Blending Farming with Habitat and Species Management

Wildlife Estates Scotland (WES) accredited Greenlawdean Farm, located just to the north of Greenlaw village in Berwickshire, extends to 426 hectares of arable ground, woodland and pasture. Arable farming on Greenlawdean plays an important part in generating the income to facilitate habitat and species management.

The key game and wildlife management objectives on which Greenlawdean was originally accredited included:

• The provision of mixed woodland, cover crop and open ground habitat to maintain a suitable environment for a variety of bird and mammal species;
• The management of a conservation-based shoot, alternating between released and wild game bird management to ensure an extensive approach that respects habitat, avoids over-stocking and creates benefits for a wide range of mammal and bird species;
• Management of the local Roe Deer population to minimise damage to growing crops and trees whilst retaining their presence as an asset to the Farm;
• Ensuring that game and wildlife management is fully integrated with the farming enterprise.
The conservation work on Greenlawdean is focused chiefly on habitat management through woodland management, the cultivation of cover crops and 3/6-metre grass margins round arable fields.

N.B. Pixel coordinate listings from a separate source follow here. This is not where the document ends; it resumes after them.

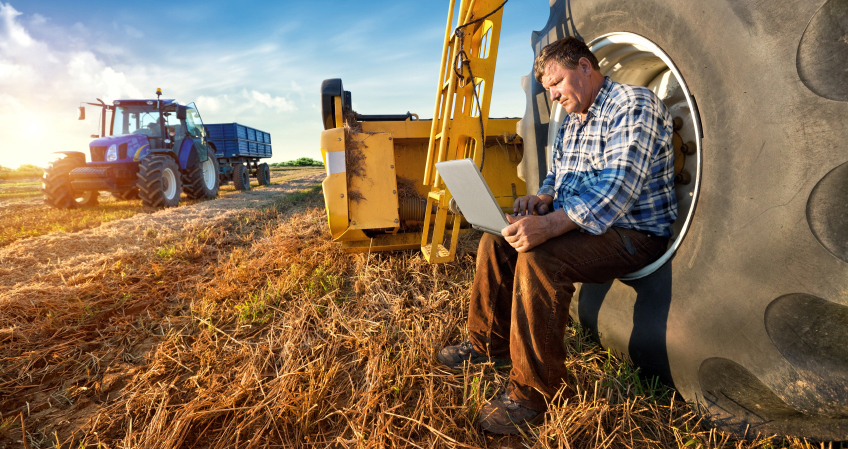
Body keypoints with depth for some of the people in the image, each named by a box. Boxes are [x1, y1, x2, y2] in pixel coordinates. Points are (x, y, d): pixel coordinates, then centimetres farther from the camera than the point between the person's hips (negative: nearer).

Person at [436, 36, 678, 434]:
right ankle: (489, 343, 13)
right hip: (576, 222, 9)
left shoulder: (633, 104, -14)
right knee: (497, 238, 1)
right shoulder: (571, 122, 15)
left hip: (634, 233, -9)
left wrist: (549, 225, -39)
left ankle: (533, 394, -17)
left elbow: (617, 188, -28)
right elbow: (557, 175, 21)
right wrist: (542, 198, -4)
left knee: (539, 258, -32)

The main areas of woodland comprise mainly Sitka and Norway Spruce, Larch and Scots Pine, with the edges of these blocks being planted up with mixed species including Birch, Oak, Rowan, Alder and shrubs. This overall mix benefits a wide range of bird, mammal species and insect species.
There is a substantial network of hedgerows around fields, made up of Hawthorn, Blackthorn, Beech, Dog Rose and some fruiting bushes. Some of the hedges were first laid down over 150 years ago, whilst new hedges have been recently planted with SRDP funding support. These are vitally important as shelters, nesting sites and wildlife corridors, linking areas of woodland and habitat together. The grass margins are retained around arable fields, again providing wildlife corridors, cover, seed-heads and habitat for insects, birds and mammals. Arable stubbles are maintained well into the year following harvest, affording a further benefit to birds.
Based on this work and continuing good practice into the future, Greenlawdean has recently been successful in securing funding under the Agri-Environment Climate (AECS) Scheme, which will help to maintain environmental stewardship well into the future. Further, Greenlawdean was highly commended under the Quality Woodlands category awarded by Scotland’s Finest Woods at the Royal Highland Show in June of 2016.
Close to the village of Greenlaw, the farm has a number of tracks that the local community is encouraged to use. Open days are held on the farm, with particular emphasis on support for disabled children. Owners Peter and Jenny Leggate are dedicated supporters of Riding for the Disabled, with regular events held on Greenlawdean. They have now gone further and combined education with conservation by organising the construction and installation of bird boxes on the farm in conjunction with Greenlaw Primary School. This has proved very popular with the children and looks set to keep them coming back to check on progress!

Ross Macleod of Wildlife Estates Scotland said: “The original award to Peter, Jenny and the team at Greenlawdean was thoroughly deserved in recognition of the outstanding work they carried out to balance the needs of a working farm with fantastic efforts on forestry, wildlife, habitat conservation, sporting management and community engagement. That they have continued to focus on best practice with a successful application to the AECS scheme, their award for managing sustainable woodland and using the farm as a platform to demonstrate practical conservation to the pupils at their local primary school show that Jenny and Peter have not rested on their WES accreditation laurels.”